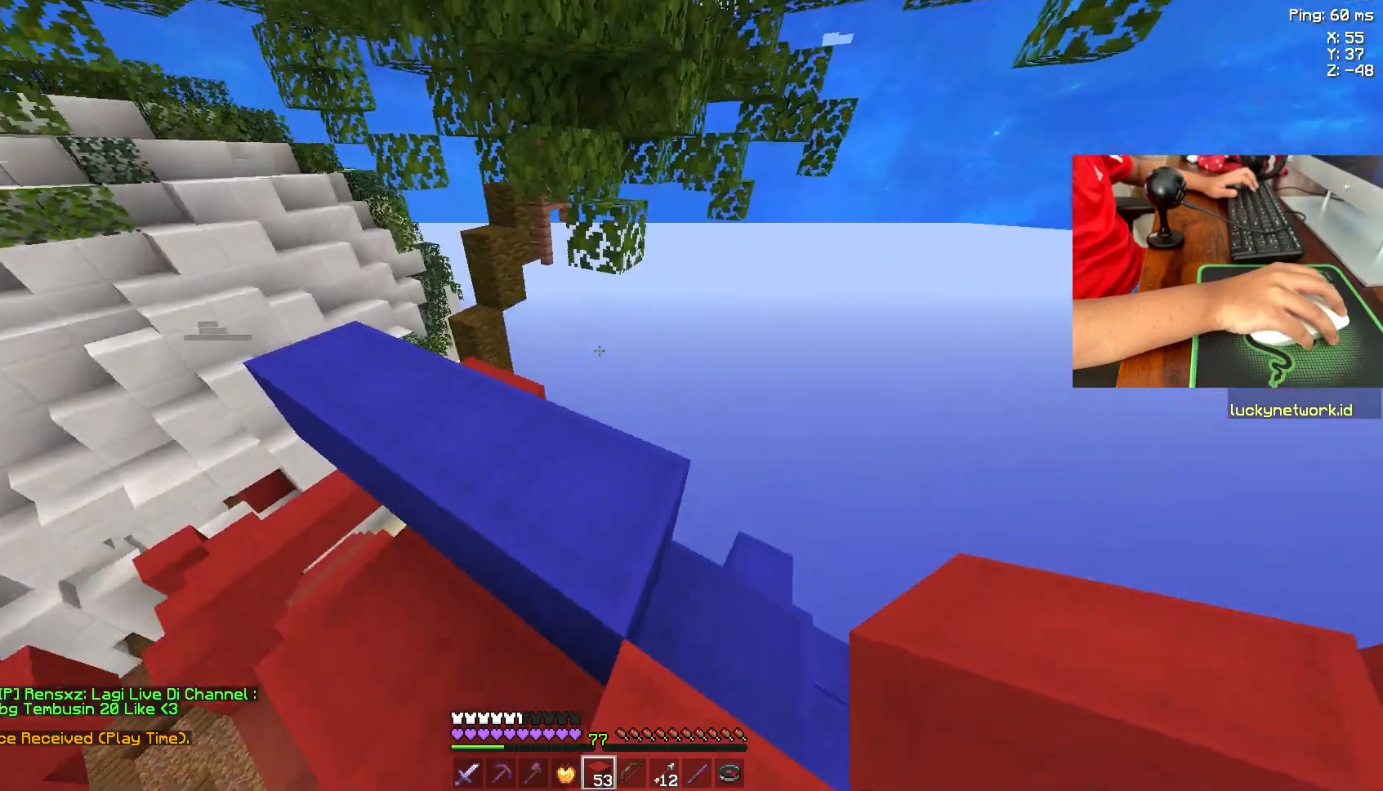
{"keys": [], "mouse": [], "events": []}
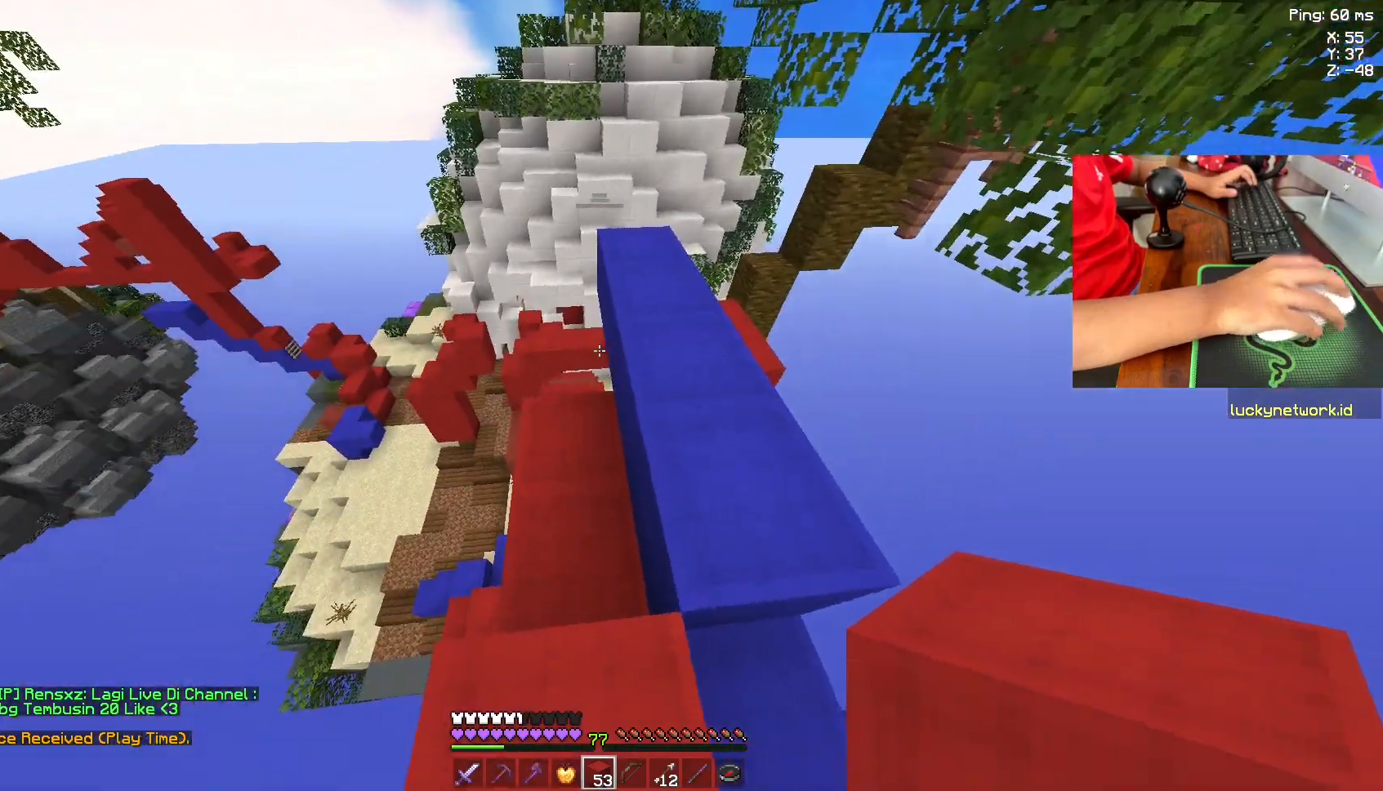
{"keys": ["w"], "mouse": [], "events": [[100, "w", "down"]]}
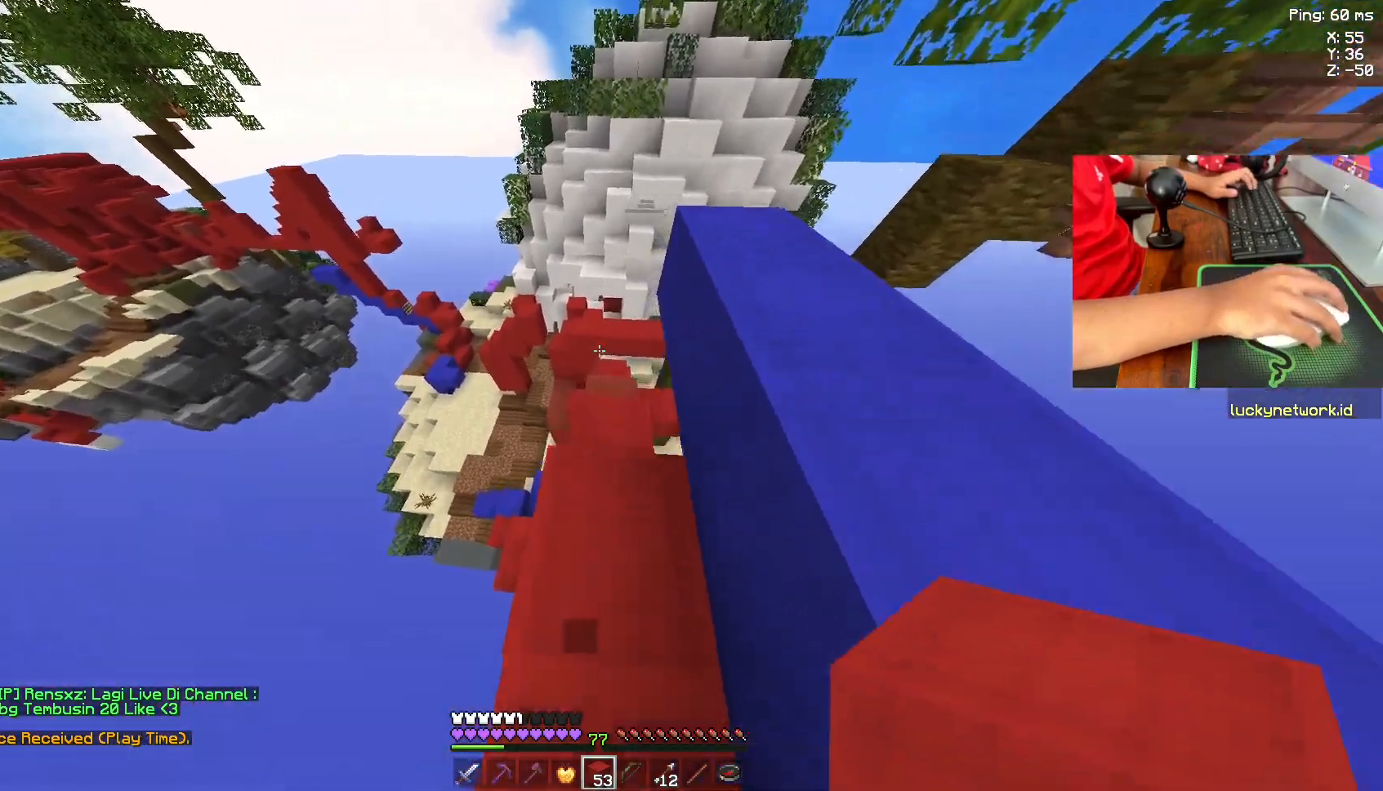
{"keys": ["w"], "mouse": [], "events": []}
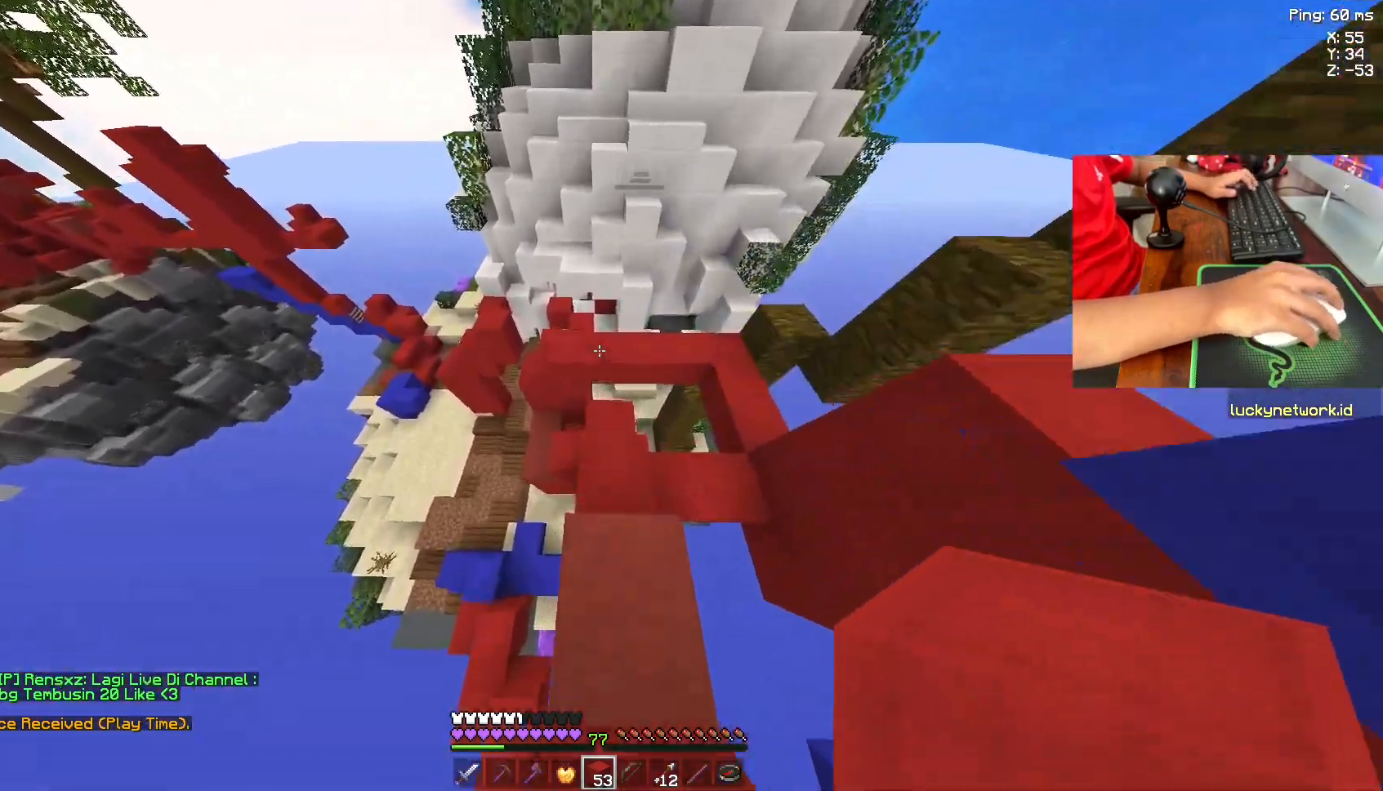
{"keys": ["space", "w"], "mouse": [], "events": [[133, "space", "down"]]}
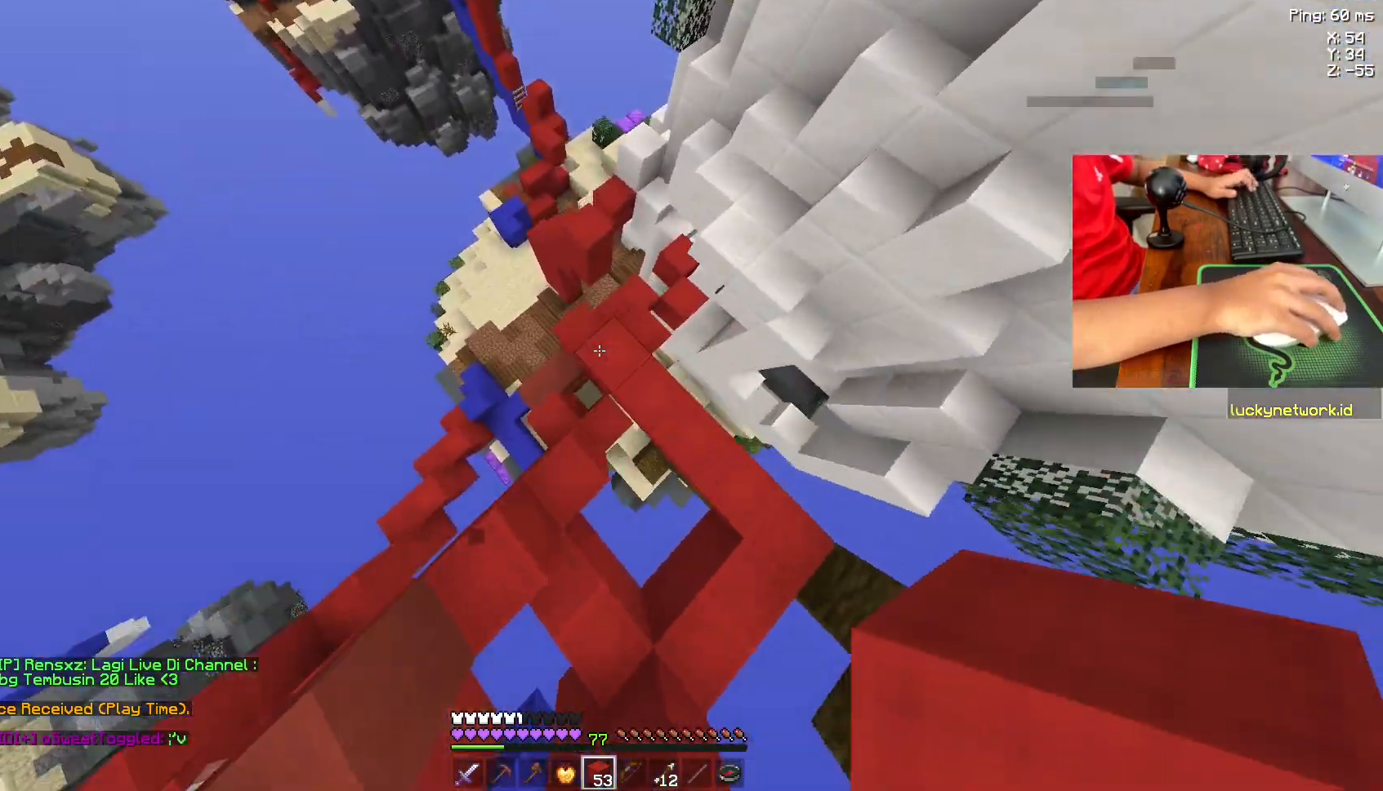
{"keys": [], "mouse": ["right"], "events": [[133, "space", "up"], [233, "mouse_right", "down"], [333, "mouse_right", "up"], [383, "w", "up"], [450, "mouse_right", "down"]]}
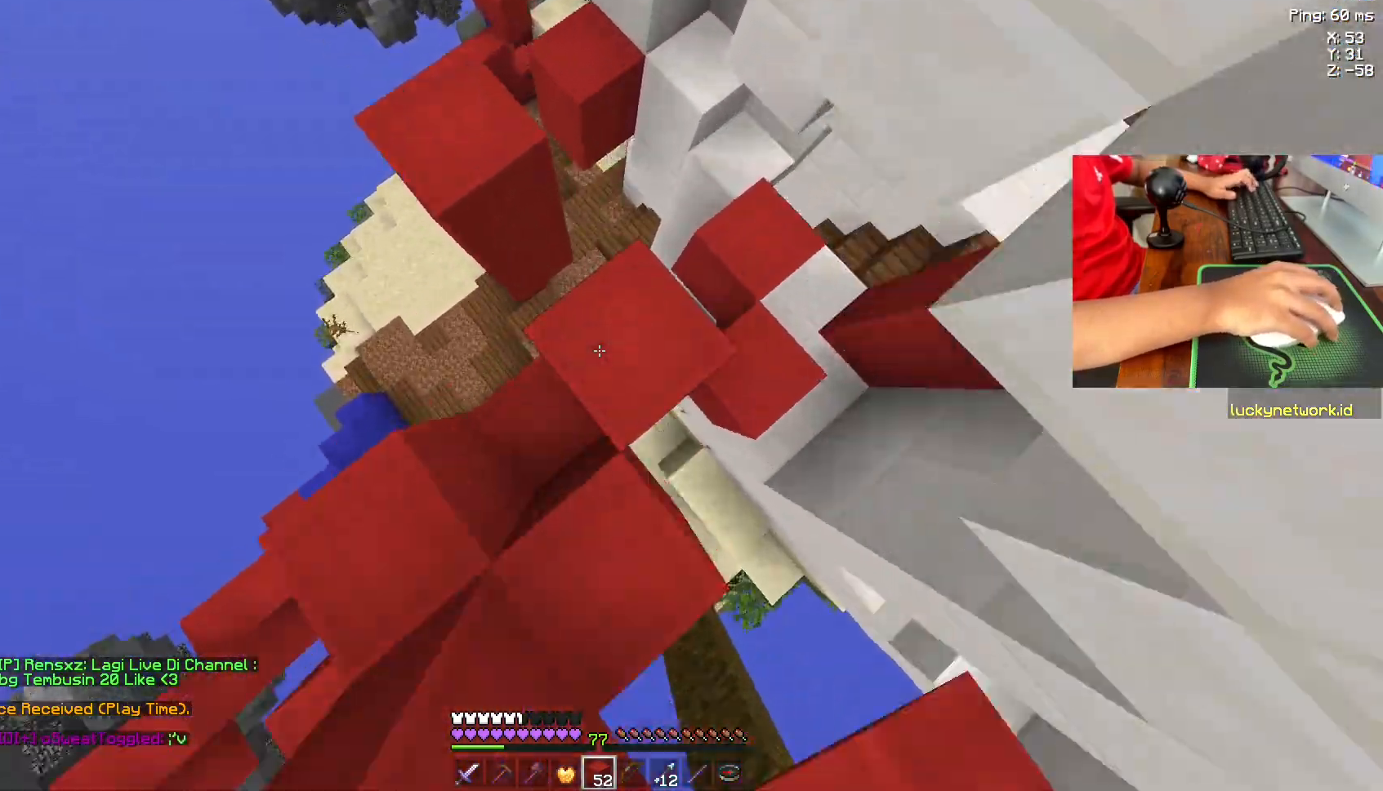
{"keys": ["w"], "mouse": ["right"], "events": [[33, "mouse_right", "up"], [83, "mouse_right", "down"], [83, "w", "down"], [200, "mouse_right", "up"], [283, "mouse_right", "down"], [400, "mouse_right", "up"], [483, "mouse_right", "down"]]}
━━━━━━━━━━━━━━━━━━━━━━━━━━━━━━
## What the task requires:
All of the data needs repeating exactly, but the pictures do not.

## Task result:
{"keys": [], "mouse": [], "events": []}
{"keys": ["w"], "mouse": [], "events": [[100, "w", "down"]]}
{"keys": ["w"], "mouse": [], "events": []}
{"keys": ["space", "w"], "mouse": [], "events": [[133, "space", "down"]]}
{"keys": [], "mouse": ["right"], "events": [[133, "space", "up"], [233, "mouse_right", "down"], [333, "mouse_right", "up"], [383, "w", "up"], [450, "mouse_right", "down"]]}
{"keys": ["w"], "mouse": ["right"], "events": [[33, "mouse_right", "up"], [83, "mouse_right", "down"], [83, "w", "down"], [200, "mouse_right", "up"], [283, "mouse_right", "down"], [400, "mouse_right", "up"], [483, "mouse_right", "down"]]}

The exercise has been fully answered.